Increasingly, recommendations about preventive care becoming less general and more personalized. Calculating CVD risk is already commonplace in assessing which patients might benefit from statins (though the controversies surrounding the most recent 10-year-risk calculator continue). Screening mammography may benefit only high-risk women under the age of 50. The benefit of colorectal cancer screening for those aged 76-85 is likely limited to patients without limited life expectancy and/or multiple co-morbid conditions. Keeping track of who needs what preventive service and when is more complex when sweeping generalizations ("everybody over age 50 should take an aspirin/get colorectal cancer screening/have an annual mammogram") no longer apply.

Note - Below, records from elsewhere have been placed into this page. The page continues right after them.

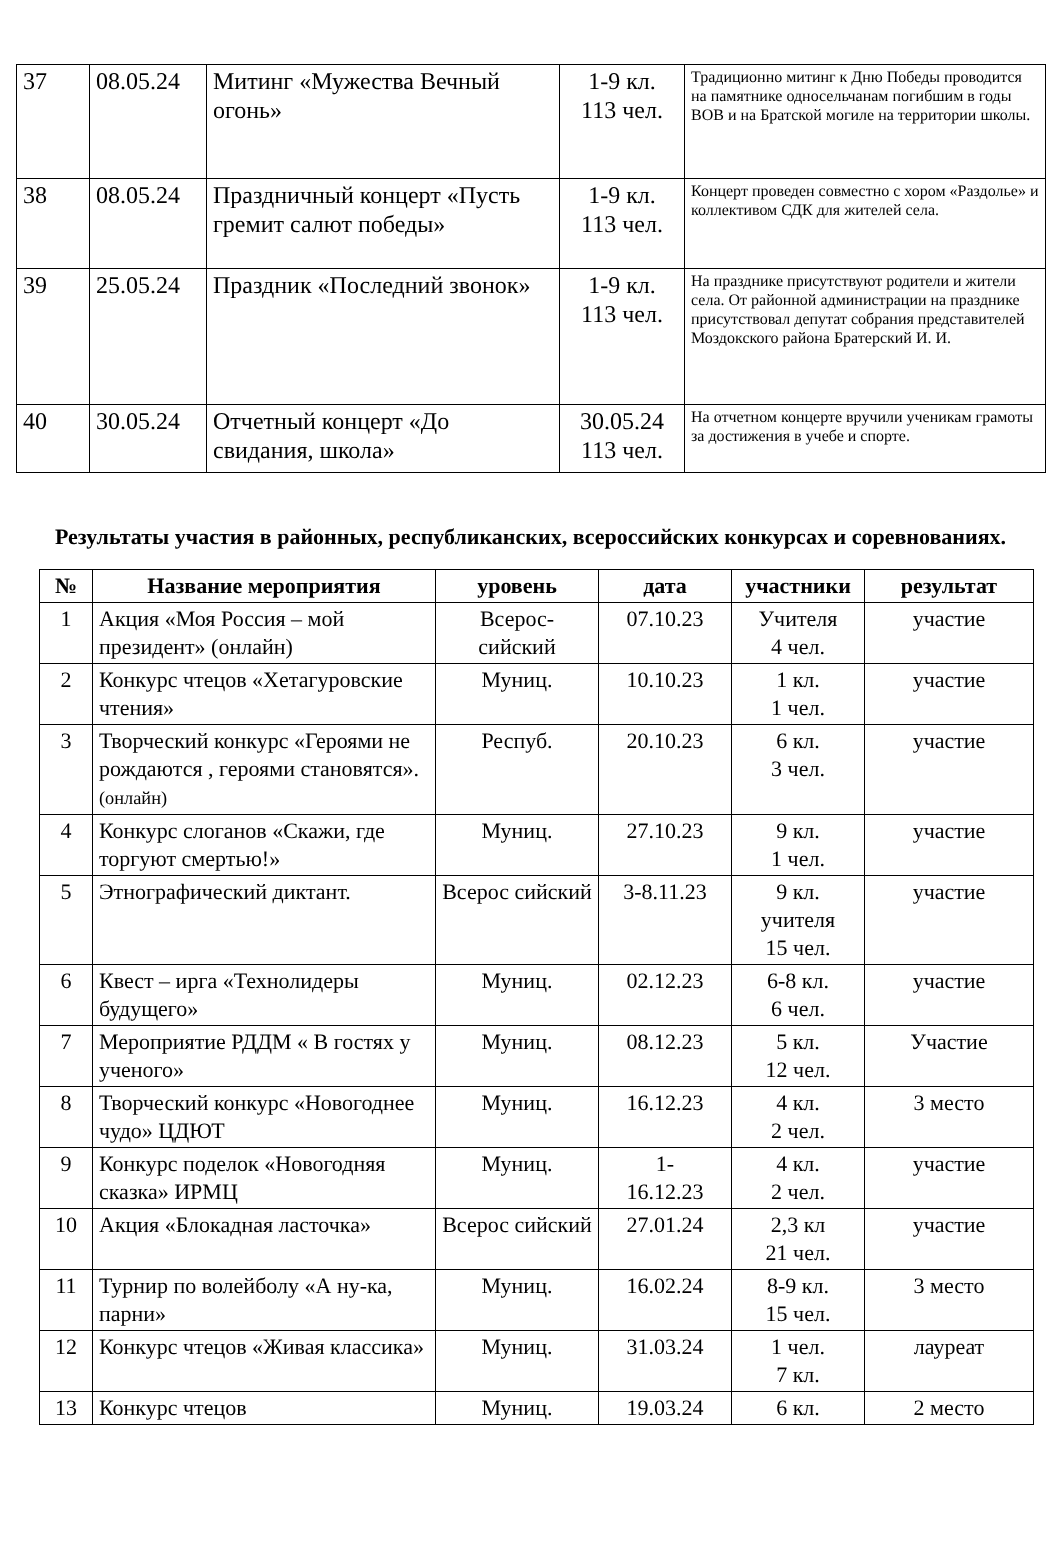| 37 | 08.05.24 | Митинг «Мужества Вечный огонь» | 1-9 кл. 113 чел. | Традиционно митинг к Дню Победы проводится на памятнике односельчанам погибшим в годы ВОВ и на Братской могиле на территории школы. |
| 38 | 08.05.24 | Праздничный концерт «Пусть гремит салют победы» | 1-9 кл. 113 чел. | Концерт проведен совместно с хором «Раздолье» и коллективом СДК для жителей села. |
| 39 | 25.05.24 | Праздник «Последний звонок» | 1-9 кл. 113 чел. | На празднике присутствуют родители и жители села. От районной администрации на празднике присутствовал депутат собрания представителей Моздокского района Братерский И. И. |
| 40 | 30.05.24 | Отчетный концерт «До свидания, школа» | 30.05.24 113 чел. | На отчетном концерте вручили ученикам грамоты за достижения в учебе и спорте. |
Результаты участия в районных, республиканских, всероссийских конкурсах и соревнованиях.
| № | Название мероприятия | уровень | дата | участники | результат |
| --- | --- | --- | --- | --- | --- |
| 1 | Акция «Моя Россия – мой президент» (онлайн) | Всерос-сийский | 07.10.23 | Учителя 4 чел. | участие |
| 2 | Конкурс чтецов «Хетагуровские чтения» | Муниц. | 10.10.23 | 1 кл. 1 чел. | участие |
| 3 | Творческий конкурс «Героями не рождаются , героями становятся». (онлайн) | Респуб. | 20.10.23 | 6 кл. 3 чел. | участие |
| 4 | Конкурс слоганов «Скажи, где торгуют смертью!» | Муниц. | 27.10.23 | 9 кл. 1 чел. | участие |
| 5 | Этнографический диктант. | Всерос сийский | 3-8.11.23 | 9 кл. учителя 15 чел. | участие |
| 6 | Квест – ирга «Технолидеры будущего» | Муниц. | 02.12.23 | 6-8 кл. 6 чел. | участие |
| 7 | Мероприятие РДДМ « В гостях у ученого» | Муниц. | 08.12.23 | 5 кл. 12 чел. | Участие |
| 8 | Творческий конкурс «Новогоднее чудо» ЦДЮТ | Муниц. | 16.12.23 | 4 кл. 2 чел. | 3 место |
| 9 | Конкурс поделок «Новогодняя сказка» ИРМЦ | Муниц. | 1- 16.12.23 | 4 кл. 2 чел. | участие |
| 10 | Акция «Блокадная ласточка» | Всерос сийский | 27.01.24 | 2,3 кл 21 чел. | участие |
| 11 | Турнир по волейболу «А ну-ка, парни» | Муниц. | 16.02.24 | 8-9 кл. 15 чел. | 3 место |
| 12 | Конкурс чтецов «Живая классика» | Муниц. | 31.03.24 | 1 чел. 7 кл. | лауреат |
| 13 | Конкурс чтецов | Муниц. | 19.03.24 | 6 кл. | 2 место |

Apps such as the Agency for Healthcare Research and Quality Electronic Preventive Services Selector (AHRQ ePSS) can provide a quick, convenient way to search for relevant recommendations at the point-of-care with patients. The AHRQ ePSS app is free and provides a search tool that displays current USPSTF recommendations stratified by age, gender, tobacco history, and sexual activity. Pre-visit planning can help make preventive care a whole-office endeavor as can using Electronic Health Records (EHR) to identify those patients who may be overdue for services via registries or other population health tools. Regardless of the system used, having a systematic way to identify which patients might benefit from preventive services can leave more time for physicians to provide counseling about these increasingly complex recommendations.